THE REQUEST
Copy word for word the lines of the records below, starting at the line that contains "collectors: O. Degener" and ending with the last line of the records, both included.

Dataset items
--------------------------------------------------

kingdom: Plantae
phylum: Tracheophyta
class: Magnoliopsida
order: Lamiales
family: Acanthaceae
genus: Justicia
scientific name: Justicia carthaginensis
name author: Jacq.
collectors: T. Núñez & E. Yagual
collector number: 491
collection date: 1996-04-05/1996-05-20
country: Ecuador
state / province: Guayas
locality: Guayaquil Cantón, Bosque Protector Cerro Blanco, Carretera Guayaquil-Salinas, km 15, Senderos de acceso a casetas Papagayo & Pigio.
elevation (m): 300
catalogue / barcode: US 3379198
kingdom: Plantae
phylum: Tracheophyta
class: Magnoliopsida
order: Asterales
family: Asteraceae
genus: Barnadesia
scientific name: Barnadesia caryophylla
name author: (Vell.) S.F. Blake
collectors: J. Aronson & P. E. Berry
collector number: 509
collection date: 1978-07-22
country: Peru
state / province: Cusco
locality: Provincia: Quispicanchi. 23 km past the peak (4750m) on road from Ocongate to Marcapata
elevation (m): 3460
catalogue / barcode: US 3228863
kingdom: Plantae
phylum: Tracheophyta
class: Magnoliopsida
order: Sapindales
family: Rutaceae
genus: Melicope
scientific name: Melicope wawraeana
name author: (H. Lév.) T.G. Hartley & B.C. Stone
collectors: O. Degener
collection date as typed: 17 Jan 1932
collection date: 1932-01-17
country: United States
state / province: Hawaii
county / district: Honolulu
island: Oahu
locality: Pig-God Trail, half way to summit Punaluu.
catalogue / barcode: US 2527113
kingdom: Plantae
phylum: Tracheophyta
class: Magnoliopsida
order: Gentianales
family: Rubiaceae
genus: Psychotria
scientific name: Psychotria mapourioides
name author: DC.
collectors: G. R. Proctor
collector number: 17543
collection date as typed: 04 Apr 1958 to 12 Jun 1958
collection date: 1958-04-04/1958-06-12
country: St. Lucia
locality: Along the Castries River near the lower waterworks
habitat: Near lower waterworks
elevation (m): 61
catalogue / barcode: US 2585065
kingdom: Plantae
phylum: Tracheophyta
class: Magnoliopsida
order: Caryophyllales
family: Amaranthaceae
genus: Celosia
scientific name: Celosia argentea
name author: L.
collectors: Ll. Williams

--------------------------------------------------

TASK RESPONSE
collectors: O. Degener
collection date as typed: 17 Jan 1932
collection date: 1932-01-17
country: United States
state / province: Hawaii
county / district: Honolulu
island: Oahu
locality: Pig-God Trail, half way to summit Punaluu.
catalogue / barcode: US 2527113
kingdom: Plantae
phylum: Tracheophyta
class: Magnoliopsida
order: Gentianales
family: Rubiaceae
genus: Psychotria
scientific name: Psychotria mapourioides
name author: DC.
collectors: G. R. Proctor
collector number: 17543
collection date as typed: 04 Apr 1958 to 12 Jun 1958
collection date: 1958-04-04/1958-06-12
country: St. Lucia
locality: Along the Castries River near the lower waterworks
habitat: Near lower waterworks
elevation (m): 61
catalogue / barcode: US 2585065
kingdom: Plantae
phylum: Tracheophyta
class: Magnoliopsida
order: Caryophyllales
family: Amaranthaceae
genus: Celosia
scientific name: Celosia argentea
name author: L.
collectors: Ll. Williams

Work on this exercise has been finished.